Effect of cyclosporine coadministration on the pharmacokinetics of eltrombopag in healthy volunteers

• Published in: Cancer chemotherapy and pharmacology Vol. 82; no. 5; pp. 847 - 855
• Main Authors: Aslanis, Vassilios, Zhang, Jianping, Lomeli, Barbara, Grosch, Kai, Ouatas, Taoufik
• Format: Journal Article
• Language: English
• Published: Berlin/Heidelberg Springer Berlin Heidelberg 01.11.2018; Springer Nature B.V
• Subjects: Adolescent; Adult; Aplastic anemia; Area Under Curve; ATP Binding Cassette Transporter, Subfamily G, Member 2 - metabolism; Benzoates - administration & dosage; Benzoates - adverse effects; Benzoates - blood; Breast cancer; Cancer Research; Cross-Over Studies; Cyclosporine - administration & dosage; Cyclosporine - pharmacology; Cyclosporins; Dose-Response Relationship, Drug; Drug Interactions; Female; Healthy Volunteers; Humans; Hydrazines - administration & dosage; Hydrazines - adverse effects; Hydrazines - blood; Immunosuppressive agents; Immunosuppressive Agents - administration & dosage; Immunosuppressive Agents - pharmacology; Male; Medicine; Medicine & Public Health; Metabolic Clearance Rate; Middle Aged; Neoplasm Proteins - metabolism; Oncology; Original Article; Patients; Pharmacokinetics; Pharmacology/Toxicology; Pyrazoles - administration & dosage; Pyrazoles - adverse effects; Pyrazoles - blood; Receptors, Thrombopoietin - agonists; Substrate Specificity; Titration; Young Adult; BCRP; Severe aplastic anemia; Eltrombopag; Cyclosporine; Pharmacokinetics; Interaction
• ISSN: 0344-5704; 1432-0843; 1432-0843
• DOI: 10.1007/s00280-018-3677-6

Purpose Eltrombopag is indicated in patients with severe aplastic anemia (SAA) refractory to prior immunosuppressive therapy.
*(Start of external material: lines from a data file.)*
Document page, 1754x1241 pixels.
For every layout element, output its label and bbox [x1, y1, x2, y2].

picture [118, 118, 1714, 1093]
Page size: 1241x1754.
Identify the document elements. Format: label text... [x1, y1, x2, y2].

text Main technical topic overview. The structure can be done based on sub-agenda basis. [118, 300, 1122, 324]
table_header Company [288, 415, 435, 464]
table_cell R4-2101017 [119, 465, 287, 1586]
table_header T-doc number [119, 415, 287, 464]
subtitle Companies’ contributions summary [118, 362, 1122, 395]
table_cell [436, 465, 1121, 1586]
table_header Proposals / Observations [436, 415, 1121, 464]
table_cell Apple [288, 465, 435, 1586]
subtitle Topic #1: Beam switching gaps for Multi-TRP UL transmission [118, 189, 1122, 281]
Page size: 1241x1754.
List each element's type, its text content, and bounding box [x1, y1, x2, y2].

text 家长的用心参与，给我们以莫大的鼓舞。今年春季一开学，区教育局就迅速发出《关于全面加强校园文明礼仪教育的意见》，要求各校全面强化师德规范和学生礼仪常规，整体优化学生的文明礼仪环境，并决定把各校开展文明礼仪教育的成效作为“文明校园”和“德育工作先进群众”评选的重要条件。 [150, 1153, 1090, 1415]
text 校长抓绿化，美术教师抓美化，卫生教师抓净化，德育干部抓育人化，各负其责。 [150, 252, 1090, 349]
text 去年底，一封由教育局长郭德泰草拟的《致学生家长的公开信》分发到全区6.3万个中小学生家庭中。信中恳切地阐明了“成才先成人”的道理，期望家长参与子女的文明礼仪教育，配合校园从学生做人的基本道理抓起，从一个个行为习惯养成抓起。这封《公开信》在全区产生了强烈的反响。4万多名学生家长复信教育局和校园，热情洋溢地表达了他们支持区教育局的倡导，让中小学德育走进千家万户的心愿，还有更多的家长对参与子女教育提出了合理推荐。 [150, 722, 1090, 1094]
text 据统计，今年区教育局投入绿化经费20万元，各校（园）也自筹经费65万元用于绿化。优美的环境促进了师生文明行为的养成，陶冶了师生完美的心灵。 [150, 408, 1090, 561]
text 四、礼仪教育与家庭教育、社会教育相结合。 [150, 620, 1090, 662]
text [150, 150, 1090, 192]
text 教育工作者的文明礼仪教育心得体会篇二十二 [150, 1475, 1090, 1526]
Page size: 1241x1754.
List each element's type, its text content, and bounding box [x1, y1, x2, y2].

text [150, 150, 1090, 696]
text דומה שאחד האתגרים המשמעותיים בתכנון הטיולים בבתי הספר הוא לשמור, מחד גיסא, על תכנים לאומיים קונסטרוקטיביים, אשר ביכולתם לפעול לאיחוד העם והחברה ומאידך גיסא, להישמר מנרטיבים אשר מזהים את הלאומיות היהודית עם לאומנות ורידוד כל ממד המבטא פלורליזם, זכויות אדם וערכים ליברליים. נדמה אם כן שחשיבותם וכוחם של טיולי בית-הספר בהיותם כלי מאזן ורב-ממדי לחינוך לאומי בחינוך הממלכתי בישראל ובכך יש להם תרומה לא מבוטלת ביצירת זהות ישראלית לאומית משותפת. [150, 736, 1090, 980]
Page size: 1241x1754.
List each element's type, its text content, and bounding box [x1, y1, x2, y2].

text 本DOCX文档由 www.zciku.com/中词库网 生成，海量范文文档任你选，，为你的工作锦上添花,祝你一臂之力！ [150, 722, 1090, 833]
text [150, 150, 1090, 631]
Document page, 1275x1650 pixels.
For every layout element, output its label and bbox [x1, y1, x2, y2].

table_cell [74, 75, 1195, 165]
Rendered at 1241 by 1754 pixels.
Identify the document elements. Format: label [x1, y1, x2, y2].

The combination of eltrombopag and immunosuppressive therapy (such as cyclosporine) is currently being evaluated in patients with treatment-naive SAA. Cyclosporine is a human breast cancer resistance protein (BCRP) inhibitor, and can potentially alter plasma exposure to eltrombopag, a BCRP substrate. This phase 1, open-label, randomized, 3-period, crossover study evaluated the effect of cyclosporine on the pharmacokinetics of eltrombopag in healthy adults. Methods Thirty-nine subjects were randomized to either single dose of eltrombopag 50 mg, cyclosporine 200 mg + eltrombopag 50 mg or cyclosporine 600 mg + eltrombopag 50 mg treatment groups. Eltrombopag pharmacokinetic parameters ( C max , t max , AUC last , AUC inf , %AUC ex , t 1/2 , and CL/F) were determined using noncompartmental methods. Results Geometric mean AUC inf , AUC last , and C max , were decreased by 18, 20, and 25%, respectively, for cyclosporine 200 mg + eltrombopag and by 24, 22, and 39%, respectively, for cyclosporine 600 mg + eltrombopag groups compared to the eltrombopag alone group. The median t max was prolonged by ~ 1 h in both coadministration treatments. The geometric mean t 1/2 was ≈ 21, ≈ 24, and ≈ 26 h, respectively, in cyclosporine 200 mg + eltrombopag, cyclosporine 600 mg + eltrombopag and eltrombopag alone groups. All the treatments were safe and well-tolerated. No serious adverse event or death was reported during the study. Conclusion These changes in exposure were not considered clinically meaningful as the dose of eltrombopag is adjusted using within-patient dose titration based on platelet counts.